RECORDED DATA:
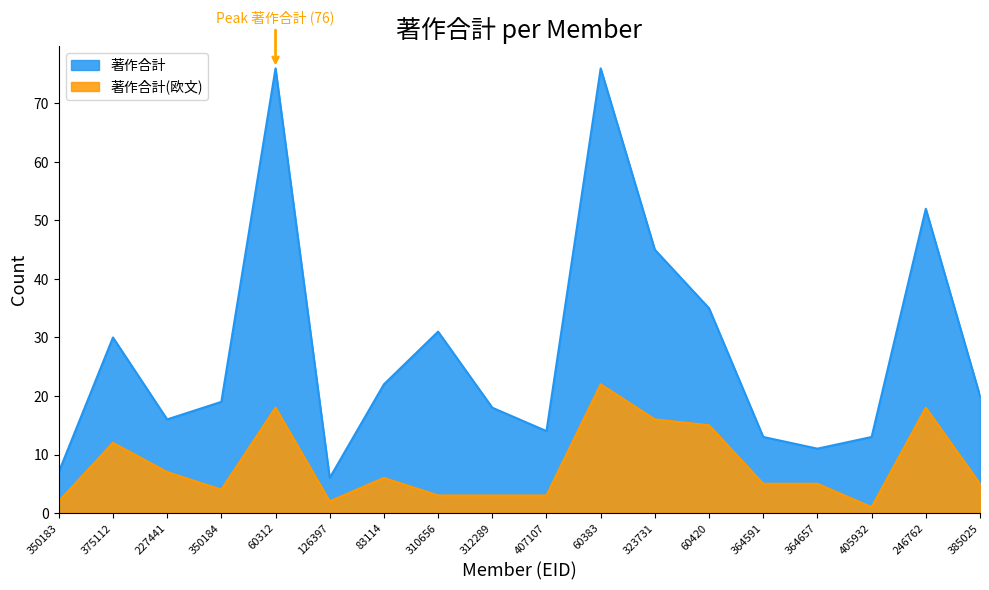

Which series has the widest spread of values?

著作合計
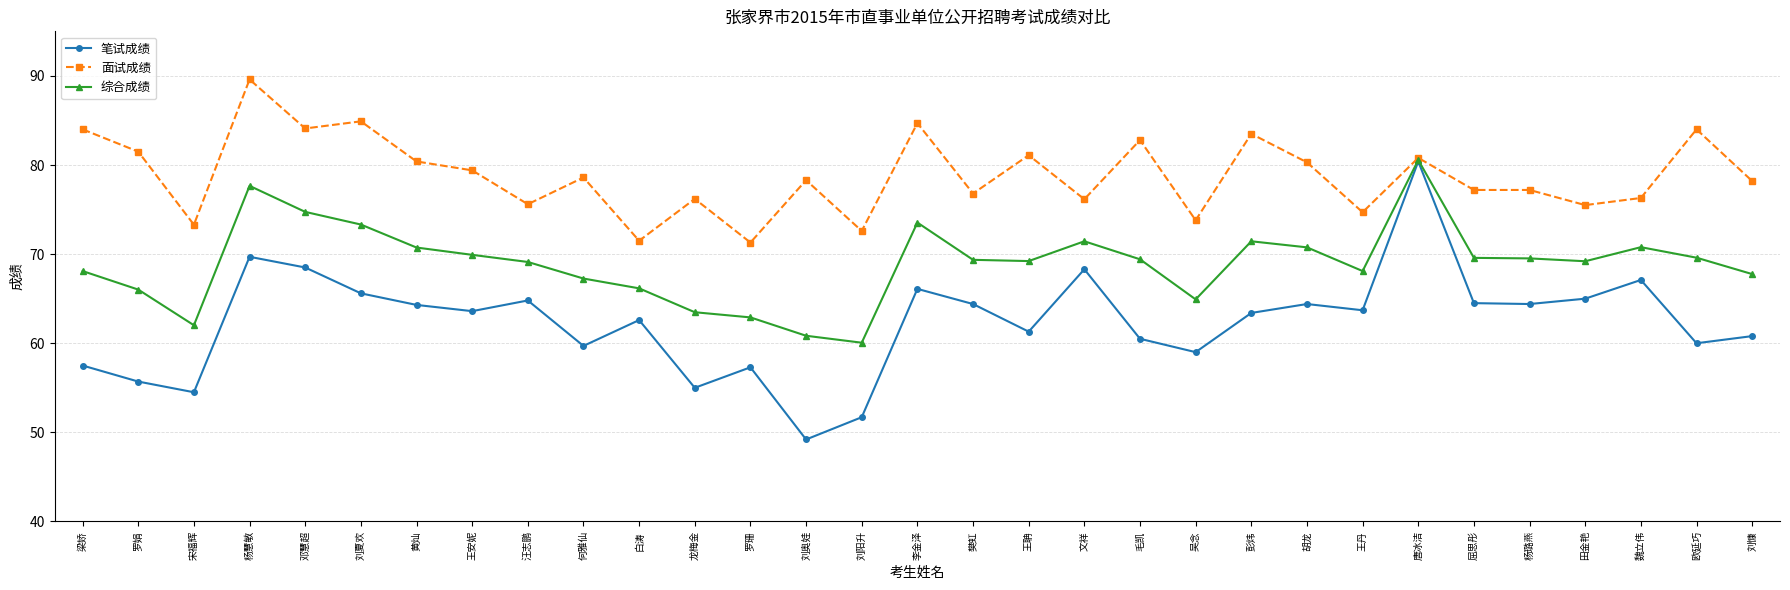

What are all the series names shown in the legend?

笔试成绩, 面试成绩, 综合成绩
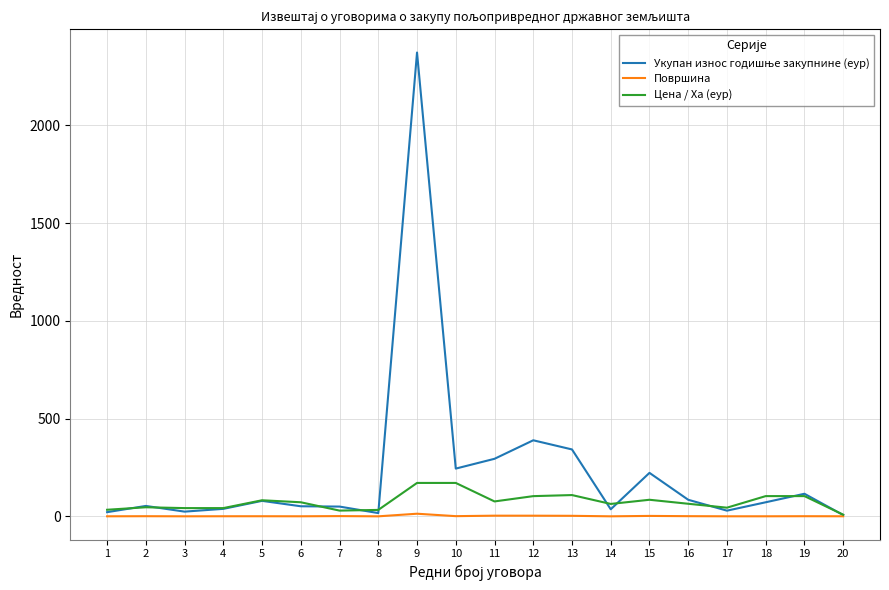

At which category is the sum across all series the highest?

9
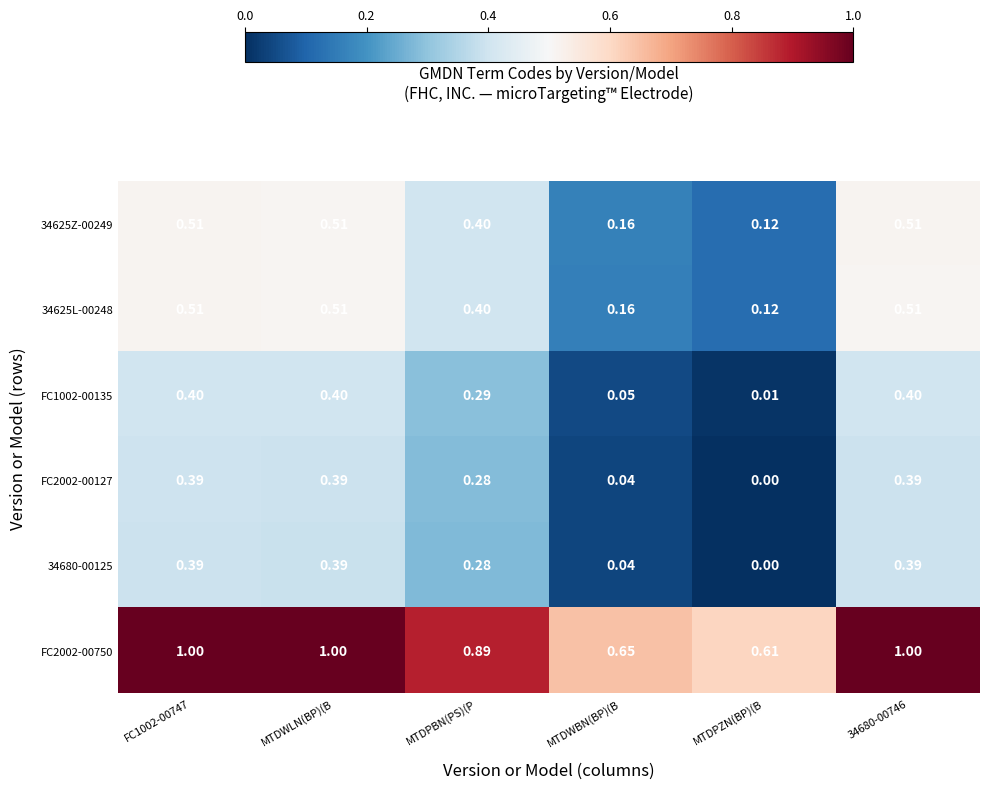

How many distinct data groups are displayed?

6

TASK STATEMENT: Print all of the data above word for word, leaving out the pictures.

TASK RESPONSE:
Which series has the widest spread of values?

著作合計

What are all the series names shown in the legend?

笔试成绩, 面试成绩, 综合成绩

At which category is the sum across all series the highest?

9

How many distinct data groups are displayed?

6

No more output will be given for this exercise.